Bank of Japan Governor Satoshi Sumitasaid a further yen rise would have adverse effects on the
Japanese economy.
    He told Japanese business leaders the Bank of Japan will
continue to take adequate measures, including market
intervention, to stabilize exchange rates if necessary, in
close cooperation with other major industrialized nations. He
said the current instability of exchange rates will not last.
    Six major nations - Britain, Canada, France, Japan, the
U.S. And West Germany - agreed in Paris last month to act
together to hold currencies stable.
    Sumita said the Bank of Japan will continue to pursue
adequate and flexible monetary policies while watching economic
and financial developments in and outside Japan.
    He said the decision to cut the discount rate on February
20 was a hard choice for the Bank because monetary conditions
had already been sufficiently eased.
    To prevent a resurgence of inflation, the Bank will take a
very cautious stance regarding developments stemming from easy
credit conditions, he said.
    He said the latest discount rate cut to 2.5 pct should
stabilize exchange rates and expand domestic demand.

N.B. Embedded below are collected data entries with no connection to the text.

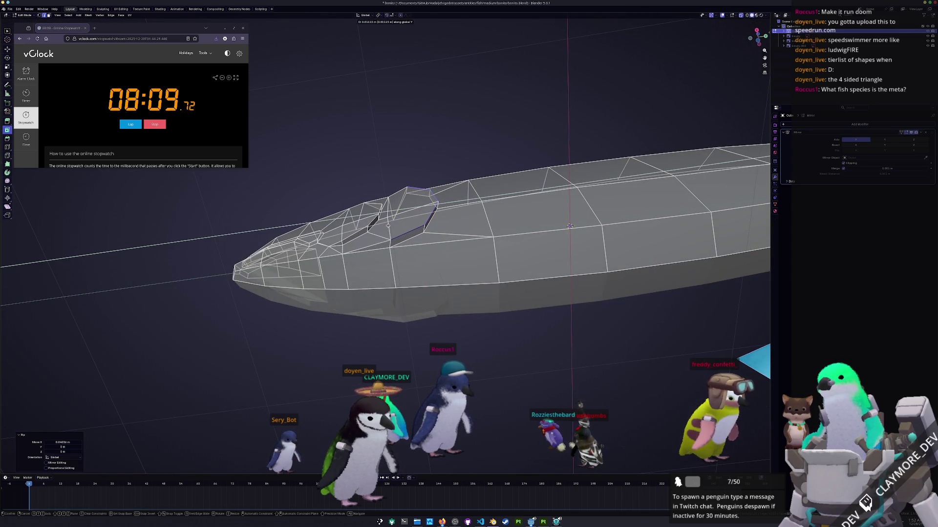
Merge the vertices at both ends of the gill groove so it closes cleanly
right_click(390, 250)
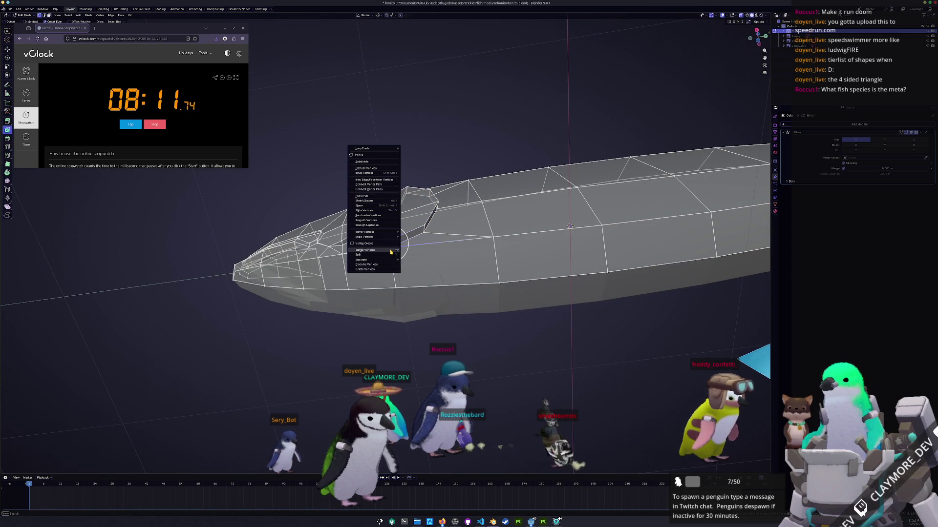
click(415, 254)
middle_drag(415, 254, 373, 251)
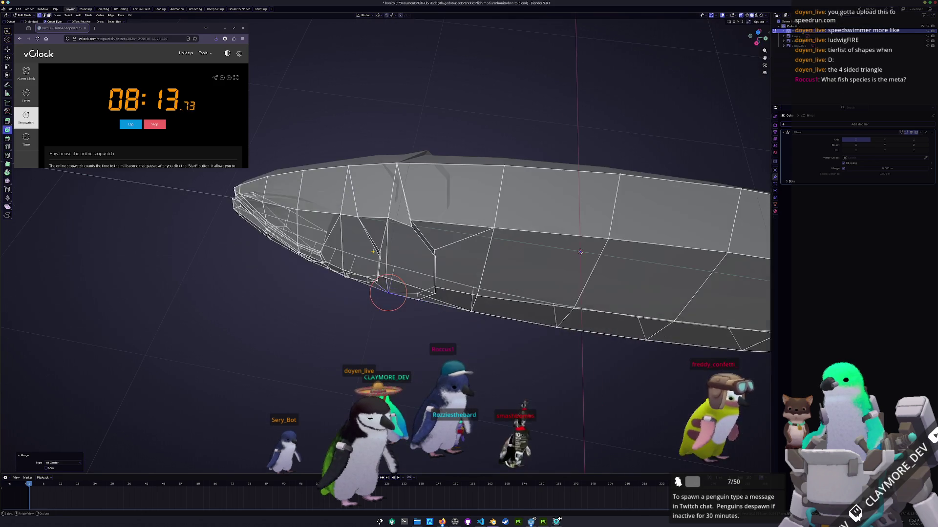
middle_drag(388, 293, 387, 220)
right_click(374, 224)
mouse_move(366, 224)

    Commenting on the dollar's fall below 150 yen, Sumita
reiterated he cannot find any specific reason for the
currency's weakness.
    The market undertook speculative dollar selling by reacting
to overseas comments by monetary authorities and trade tension,
he said.
    Sumita repeated that the Japanese economy may gradually
recover in the latter half of the 1987/88 fiscal year ending
April 1, 1988, provided exchange rates stabilize.